* _Action item_: Turn every line of text in the material below into one numbered list, skipping blank lines. Leave the pictures out of the list.

* _Supplied records_:
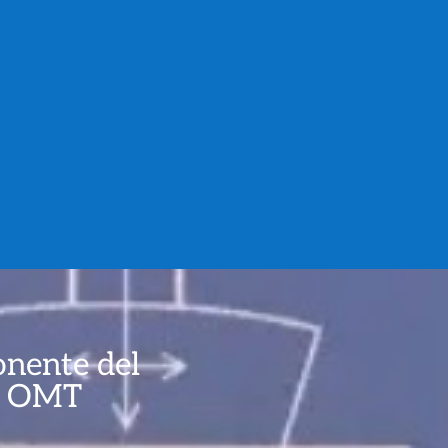
onente del
th OMT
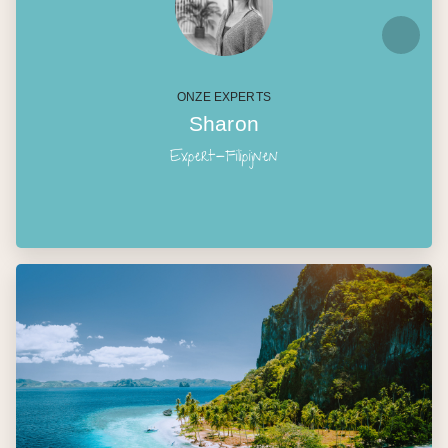
ONZE EXPERTS
Sharon
Expert-Filipijnen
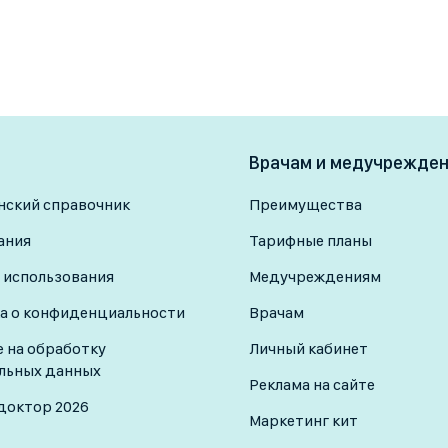
Врачам и медучрежде
ский справочник
Преимущества
ания
Тарифные планы
 использования
Медучреждениям
а о конфиденциальности
Врачам
е на обработку
Личный кабинет
льных данных
Реклама на сайте
доктор 2026
Маркетинг кит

* _Response_:
1. onente del
2. th OMT
3. ONZE EXPERTS
4. Sharon
5. Expert-Filipijnen
6. Врачам и медучрежде
7. ский справочник
8. Преимущества
9. ания
10. Тарифные планы
11.  использования
12. Медучреждениям
13. а о конфиденциальности
14. Врачам
15. е на обработку
16. Личный кабинет
17. льных данных
18. Реклама на сайте
19. доктор 2026
20. Маркетинг кит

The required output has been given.